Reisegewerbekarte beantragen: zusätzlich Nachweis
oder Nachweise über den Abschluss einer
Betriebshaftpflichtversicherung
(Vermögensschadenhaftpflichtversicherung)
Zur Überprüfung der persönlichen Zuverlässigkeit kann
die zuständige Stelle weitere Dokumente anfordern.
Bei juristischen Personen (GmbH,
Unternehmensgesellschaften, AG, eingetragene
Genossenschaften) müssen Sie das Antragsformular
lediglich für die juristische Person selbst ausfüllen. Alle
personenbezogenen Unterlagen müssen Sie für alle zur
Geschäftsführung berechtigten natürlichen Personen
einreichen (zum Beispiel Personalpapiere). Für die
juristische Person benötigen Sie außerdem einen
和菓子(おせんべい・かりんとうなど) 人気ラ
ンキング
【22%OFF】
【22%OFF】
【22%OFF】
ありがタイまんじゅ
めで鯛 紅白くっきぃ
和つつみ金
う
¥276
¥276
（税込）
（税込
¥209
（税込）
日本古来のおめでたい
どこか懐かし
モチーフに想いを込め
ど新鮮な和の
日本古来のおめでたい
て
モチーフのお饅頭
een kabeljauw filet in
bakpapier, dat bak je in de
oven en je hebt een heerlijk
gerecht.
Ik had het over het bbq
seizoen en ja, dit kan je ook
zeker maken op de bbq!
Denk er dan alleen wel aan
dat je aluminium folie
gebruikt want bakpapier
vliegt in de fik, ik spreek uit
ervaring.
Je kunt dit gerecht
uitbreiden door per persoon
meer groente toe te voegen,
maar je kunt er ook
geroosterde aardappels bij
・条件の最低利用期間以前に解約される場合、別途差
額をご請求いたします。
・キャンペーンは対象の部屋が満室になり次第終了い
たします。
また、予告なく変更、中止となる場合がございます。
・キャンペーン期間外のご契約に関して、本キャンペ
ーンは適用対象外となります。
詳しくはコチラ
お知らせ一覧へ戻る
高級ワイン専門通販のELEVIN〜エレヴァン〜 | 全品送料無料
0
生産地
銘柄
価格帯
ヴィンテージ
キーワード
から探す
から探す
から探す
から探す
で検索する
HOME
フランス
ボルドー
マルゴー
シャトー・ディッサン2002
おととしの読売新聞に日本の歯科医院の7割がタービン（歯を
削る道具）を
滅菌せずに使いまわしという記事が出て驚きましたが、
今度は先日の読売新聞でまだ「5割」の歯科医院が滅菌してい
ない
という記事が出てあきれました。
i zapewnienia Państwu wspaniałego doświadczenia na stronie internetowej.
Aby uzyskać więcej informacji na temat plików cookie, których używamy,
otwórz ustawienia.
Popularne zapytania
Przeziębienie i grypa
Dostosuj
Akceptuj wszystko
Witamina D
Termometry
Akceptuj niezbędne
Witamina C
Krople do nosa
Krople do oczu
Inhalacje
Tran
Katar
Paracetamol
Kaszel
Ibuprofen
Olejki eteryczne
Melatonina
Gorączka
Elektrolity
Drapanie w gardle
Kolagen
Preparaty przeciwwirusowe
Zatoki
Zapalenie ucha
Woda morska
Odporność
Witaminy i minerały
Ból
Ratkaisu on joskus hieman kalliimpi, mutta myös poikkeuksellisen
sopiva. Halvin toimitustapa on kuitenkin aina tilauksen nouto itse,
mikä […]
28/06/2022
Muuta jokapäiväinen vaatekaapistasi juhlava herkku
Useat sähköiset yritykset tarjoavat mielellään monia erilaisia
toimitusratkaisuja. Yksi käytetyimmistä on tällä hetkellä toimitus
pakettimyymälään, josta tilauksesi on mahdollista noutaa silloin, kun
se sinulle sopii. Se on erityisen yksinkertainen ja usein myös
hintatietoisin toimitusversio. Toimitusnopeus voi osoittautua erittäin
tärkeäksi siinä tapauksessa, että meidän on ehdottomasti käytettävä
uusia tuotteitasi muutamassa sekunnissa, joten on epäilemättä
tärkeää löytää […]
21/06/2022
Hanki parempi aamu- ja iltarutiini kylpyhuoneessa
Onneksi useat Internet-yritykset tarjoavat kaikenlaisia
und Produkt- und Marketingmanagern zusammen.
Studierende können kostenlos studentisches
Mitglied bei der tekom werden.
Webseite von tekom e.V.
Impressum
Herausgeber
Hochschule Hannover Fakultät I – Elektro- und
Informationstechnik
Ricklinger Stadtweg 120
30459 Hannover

*-*-*

• **TASK STATEMENT**: Set down each entry again, unchanged.

• **SOLUTION FOR THIS PROBLEM**:
Reisegewerbekarte beantragen: zusätzlich Nachweis
oder Nachweise über den Abschluss einer
Betriebshaftpflichtversicherung
(Vermögensschadenhaftpflichtversicherung)
Zur Überprüfung der persönlichen Zuverlässigkeit kann
die zuständige Stelle weitere Dokumente anfordern.
Bei juristischen Personen (GmbH,
Unternehmensgesellschaften, AG, eingetragene
Genossenschaften) müssen Sie das Antragsformular
lediglich für die juristische Person selbst ausfüllen. Alle
personenbezogenen Unterlagen müssen Sie für alle zur
Geschäftsführung berechtigten natürlichen Personen
einreichen (zum Beispiel Personalpapiere). Für die
juristische Person benötigen Sie außerdem einen
和菓子(おせんべい・かりんとうなど) 人気ラ
ンキング
【22%OFF】
【22%OFF】
【22%OFF】
ありがタイまんじゅ
めで鯛 紅白くっきぃ
和つつみ金
う
¥276
¥276
（税込）
（税込
¥209
（税込）
日本古来のおめでたい
どこか懐かし
モチーフに想いを込め
ど新鮮な和の
日本古来のおめでたい
て
モチーフのお饅頭
een kabeljauw filet in
bakpapier, dat bak je in de
oven en je hebt een heerlijk
gerecht.
Ik had het over het bbq
seizoen en ja, dit kan je ook
zeker maken op de bbq!
Denk er dan alleen wel aan
dat je aluminium folie
gebruikt want bakpapier
vliegt in de fik, ik spreek uit
ervaring.
Je kunt dit gerecht
uitbreiden door per persoon
meer groente toe te voegen,
maar je kunt er ook
geroosterde aardappels bij
・条件の最低利用期間以前に解約される場合、別途差
額をご請求いたします。
・キャンペーンは対象の部屋が満室になり次第終了い
たします。
また、予告なく変更、中止となる場合がございます。
・キャンペーン期間外のご契約に関して、本キャンペ
ーンは適用対象外となります。
詳しくはコチラ
お知らせ一覧へ戻る
高級ワイン専門通販のELEVIN〜エレヴァン〜 | 全品送料無料
0
生産地
銘柄
価格帯
ヴィンテージ
キーワード
から探す
から探す
から探す
から探す
で検索する
HOME
フランス
ボルドー
マルゴー
シャトー・ディッサン2002
おととしの読売新聞に日本の歯科医院の7割がタービン（歯を
削る道具）を
滅菌せずに使いまわしという記事が出て驚きましたが、
今度は先日の読売新聞でまだ「5割」の歯科医院が滅菌してい
ない
という記事が出てあきれました。
i zapewnienia Państwu wspaniałego doświadczenia na stronie internetowej.
Aby uzyskać więcej informacji na temat plików cookie, których używamy,
otwórz ustawienia.
Popularne zapytania
Przeziębienie i grypa
Dostosuj
Akceptuj wszystko
Witamina D
Termometry
Akceptuj niezbędne
Witamina C
Krople do nosa
Krople do oczu
Inhalacje
Tran
Katar
Paracetamol
Kaszel
Ibuprofen
Olejki eteryczne
Melatonina
Gorączka
Elektrolity
Drapanie w gardle
Kolagen
Preparaty przeciwwirusowe
Zatoki
Zapalenie ucha
Woda morska
Odporność
Witaminy i minerały
Ból
Ratkaisu on joskus hieman kalliimpi, mutta myös poikkeuksellisen
sopiva. Halvin toimitustapa on kuitenkin aina tilauksen nouto itse,
mikä […]
28/06/2022
Muuta jokapäiväinen vaatekaapistasi juhlava herkku
Useat sähköiset yritykset tarjoavat mielellään monia erilaisia
toimitusratkaisuja. Yksi käytetyimmistä on tällä hetkellä toimitus
pakettimyymälään, josta tilauksesi on mahdollista noutaa silloin, kun
se sinulle sopii. Se on erityisen yksinkertainen ja usein myös
hintatietoisin toimitusversio. Toimitusnopeus voi osoittautua erittäin
tärkeäksi siinä tapauksessa, että meidän on ehdottomasti käytettävä
uusia tuotteitasi muutamassa sekunnissa, joten on epäilemättä
tärkeää löytää […]
21/06/2022
Hanki parempi aamu- ja iltarutiini kylpyhuoneessa
Onneksi useat Internet-yritykset tarjoavat kaikenlaisia
und Produkt- und Marketingmanagern zusammen.
Studierende können kostenlos studentisches
Mitglied bei der tekom werden.
Webseite von tekom e.V.
Impressum
Herausgeber
Hochschule Hannover Fakultät I – Elektro- und
Informationstechnik
Ricklinger Stadtweg 120
30459 Hannover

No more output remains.